- _AUFGABE A_
Aktualisiere in den Datenzeilen den Abschnitt von der Zeile mit „scientific name: Tetramerium nervosum“ bis einschließlich der Zeile mit „genus: Isolepis“, indem du „family“ durch „Familie“ ersetzt und sonst nichts änderst. Gib nur diese Zeilen zurück, ohne die Bilder.

- _TEXTAUSZUG_
_ _ _ _ _
Nothing ear (1) im Test: Das Auge des Tech-Enthusiasten hört mit
Die Nothing ear (1) setzen nicht nur auf ein ausgefallenes, transparentes Design, sondern bieten für 99 Euro Funktionen wie eine aktive Geräuschunterdrückung, Wireless Charging und eine Trageerkennung. Kleinere Schwächen trüben das Gesamtbild, für den Alltag sind die ear (1) trotzdem eine gute Wahl.
Die ear (1) von Nothing lassen so manchen Technikbegeisterten aufhorchen. Nicht etwa, weil sie technische Innovation bieten, die man sonst nirgends findet, sondern weil sie eine Nische bedienen, bei der die Technik selbst zur Schau gestellt wird. Das Startup Nothing, hinter dem namhafte Personen wie Tony Fadell, der als Erfinder des iPod gilt, Kevin Lin (Mitgründer von Twitch), Steve Huffman (Mitgründer und CEO von Reddit) und Casey Neistat (Mitgründer von Beme) stehen, hat die kabellosen In-Ear-Kopfhörer ear (1) nicht nur bei Schrift und App im Pixelstil gehalten, sondern gewährt durch transparente Elemente sowohl bei den Ohrhörern als auch beim Ladecase ungewöhnlich viel Einblick auf die Technik im Inneren. Gepaart wird dies mit einem auf den ersten Blick hervorragenden Preis-Leistungs-Verhältnis. Denn für einen Preis von nur 99 Euro erhalten Käufer ANC-In-Ears mit optionaler App-Anbindung. Der Preis ist somit deutlich niedriger als bei den Apple AirPods Pro, die auch von Nothing selbst als direkte Konkurrenz gesehen werden. Der Vertrieb erfolgt direkt über die Website des Herstellers.
Im Lieferumfang der Nothing ear (1) befinden sich neben dem Ladecase und den Ohrhörern ein kurzes USB-A-auf-USB-C-Ladekabel, das nicht nur mit geflochtenem Stoff ummantelt ist, sondern außen wiederum von transparentem Kunststoff umhüllt wird, sowie drei unterschiedlich große, ovale Silikon-Aufsätze und eine Kurzanleitung.
Technische Daten und Funktionen der Nothing ear (1)
_ _ _ _ _
- _DATENTEIL_
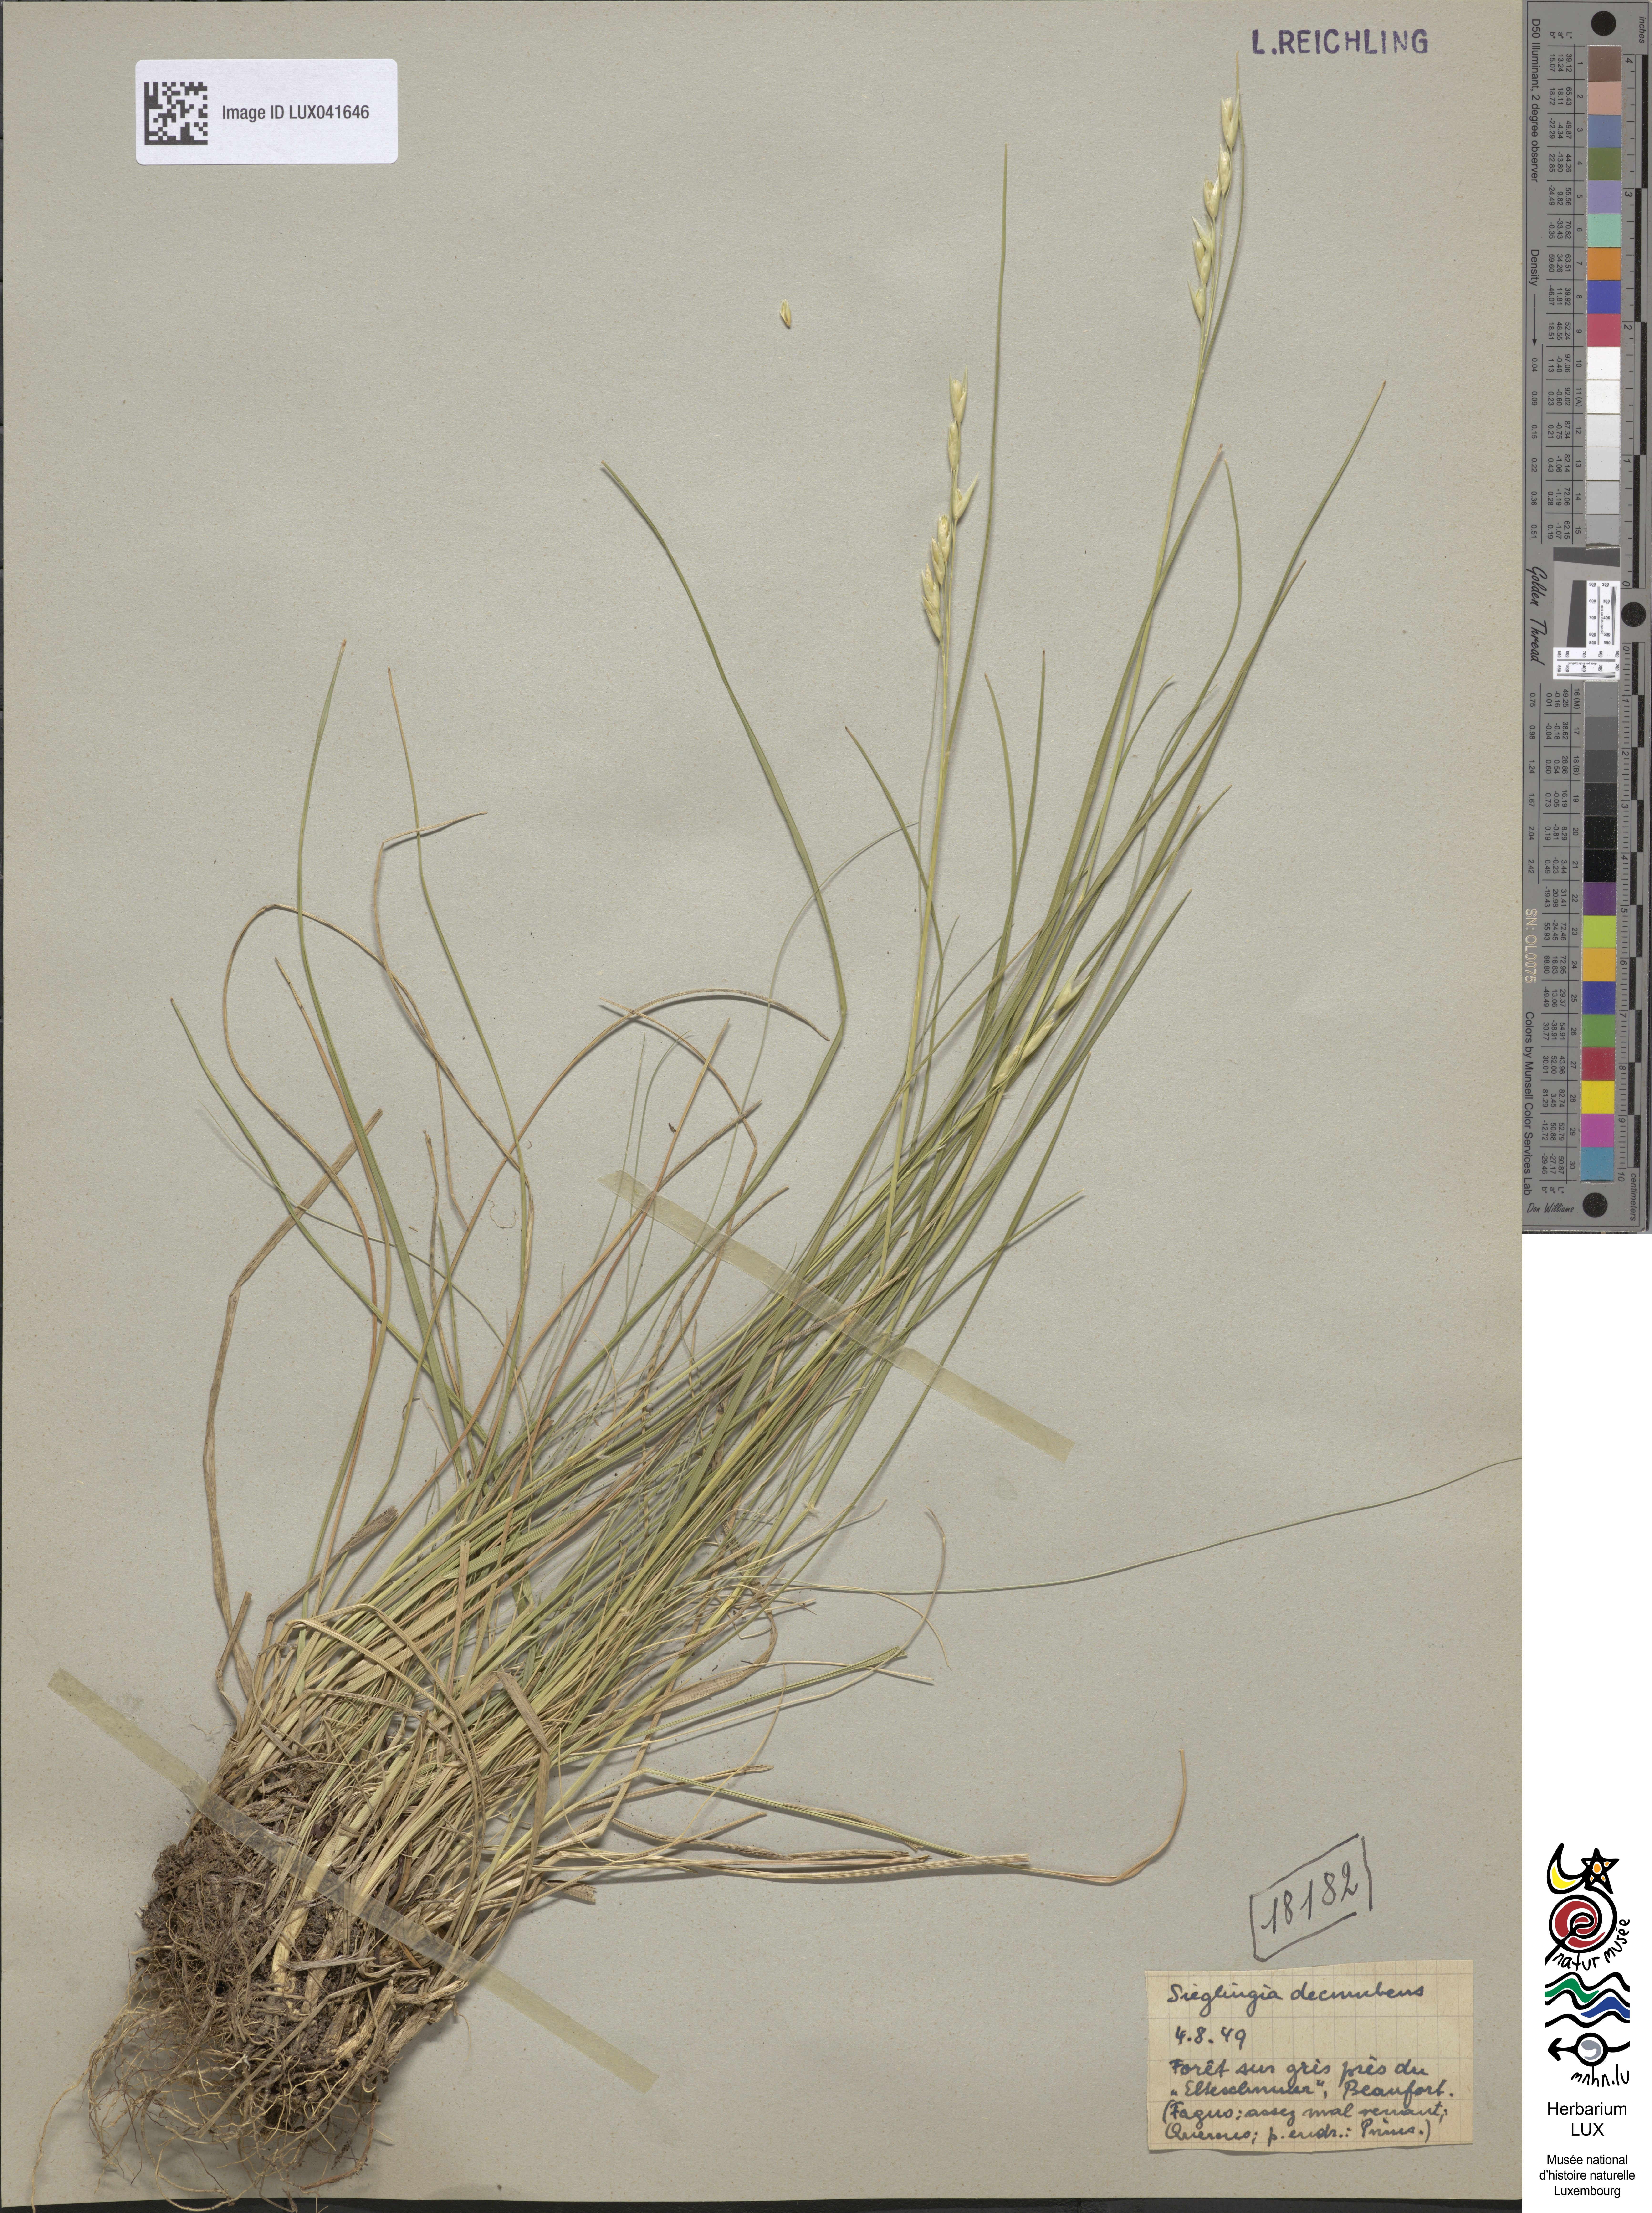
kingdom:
_ _ _ _ _
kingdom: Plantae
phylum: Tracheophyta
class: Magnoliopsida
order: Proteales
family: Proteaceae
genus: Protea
_ _ _ _ _
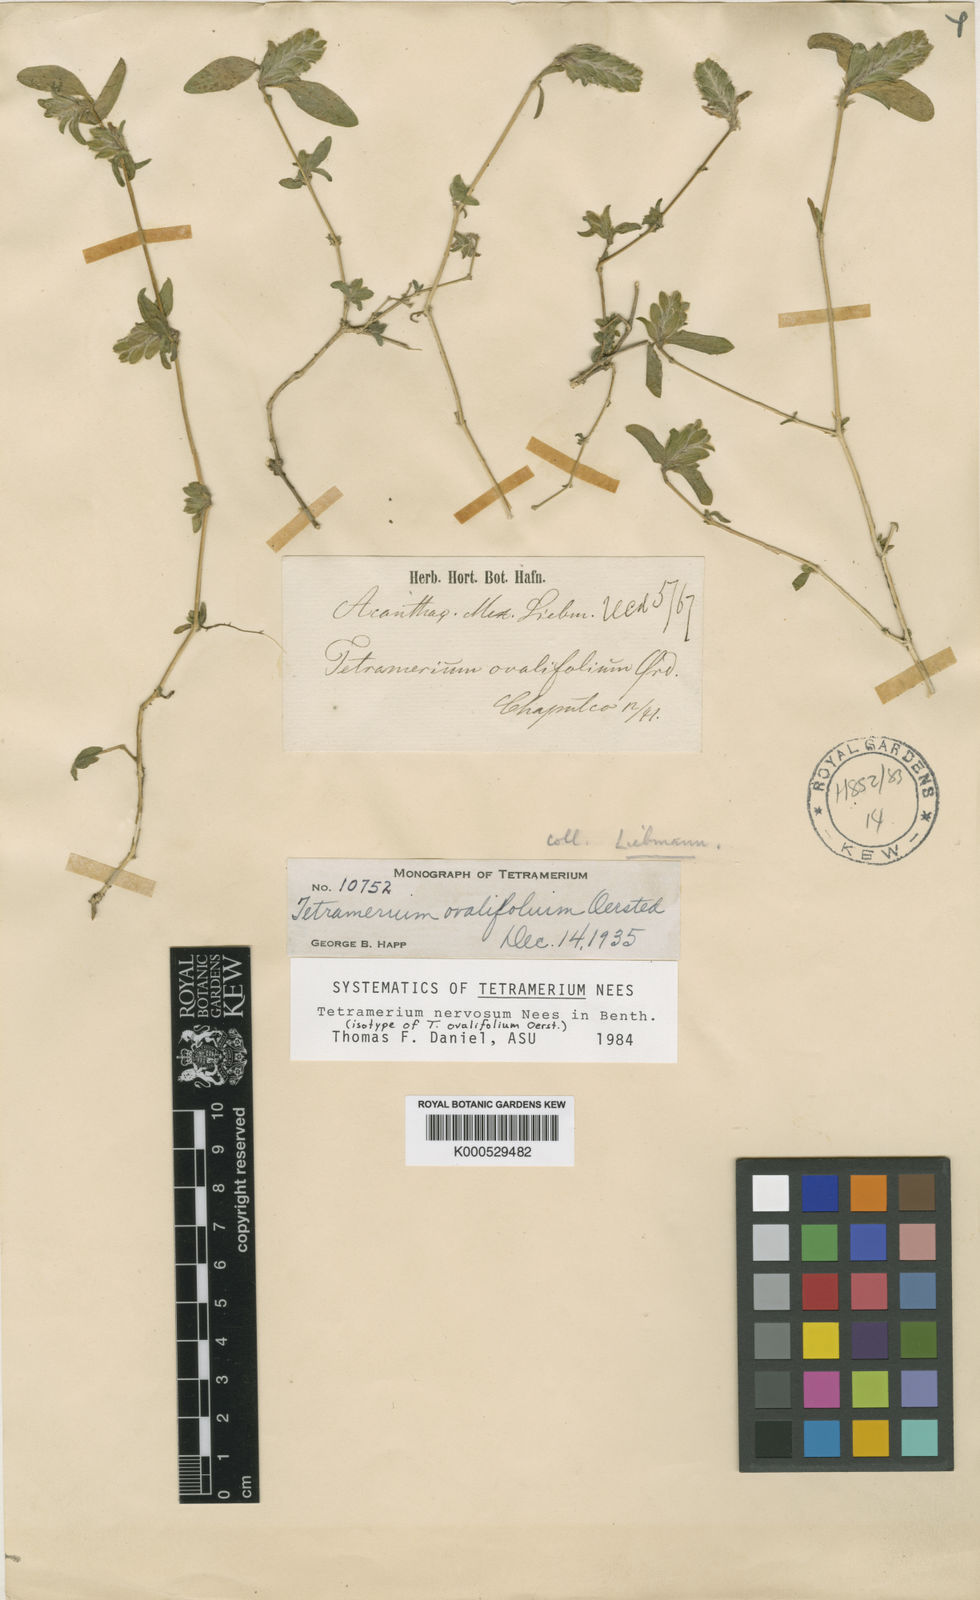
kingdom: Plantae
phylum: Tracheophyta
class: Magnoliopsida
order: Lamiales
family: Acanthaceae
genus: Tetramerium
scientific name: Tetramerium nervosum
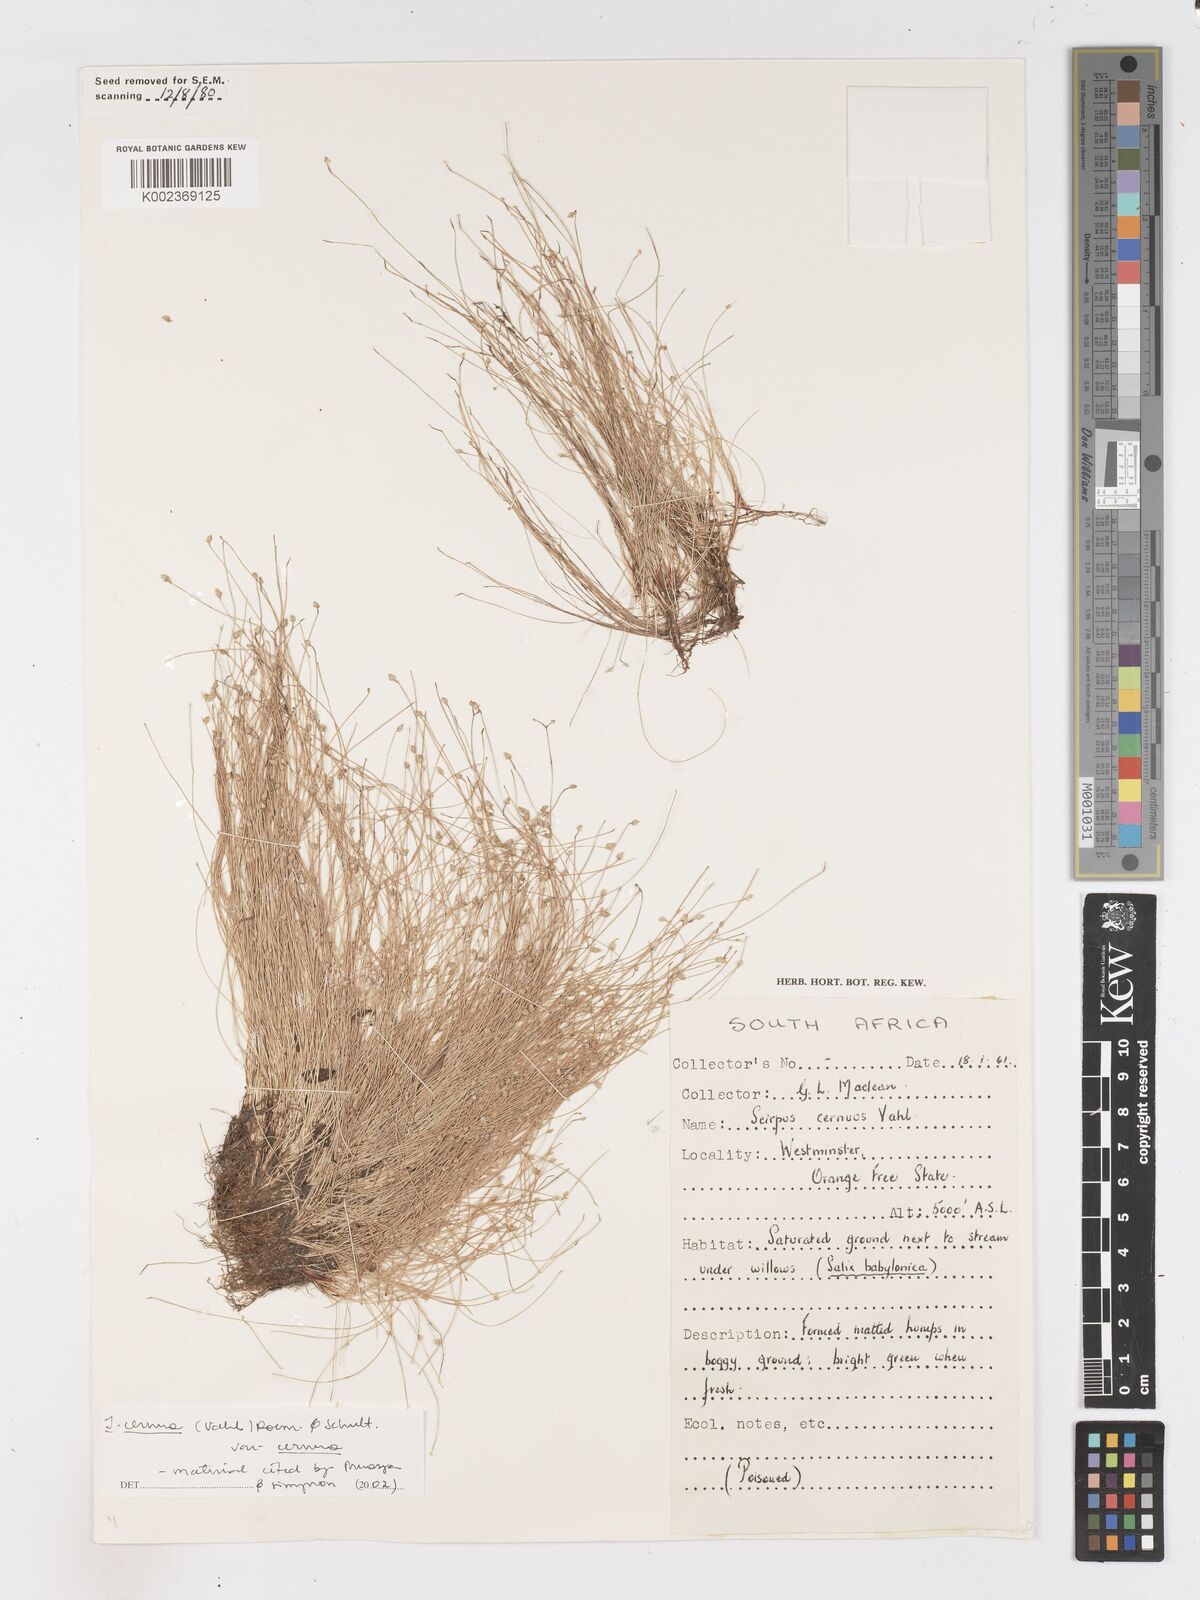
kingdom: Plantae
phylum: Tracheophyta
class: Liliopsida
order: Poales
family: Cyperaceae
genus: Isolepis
_ _ _ _ _
- _AUFGABE B_
Welches Produkt sieht Nothing laut dem Testbericht selbst als direkte Konkurrenz zu den ear (1)?

- _ANTWORT A_
scientific name: Tetramerium nervosum
kingdom: Plantae
phylum: Tracheophyta
class: Liliopsida
order: Poales
Familie: Cyperaceae
genus: Isolepis

- _ANTWORT B_
Die Apple AirPods Pro.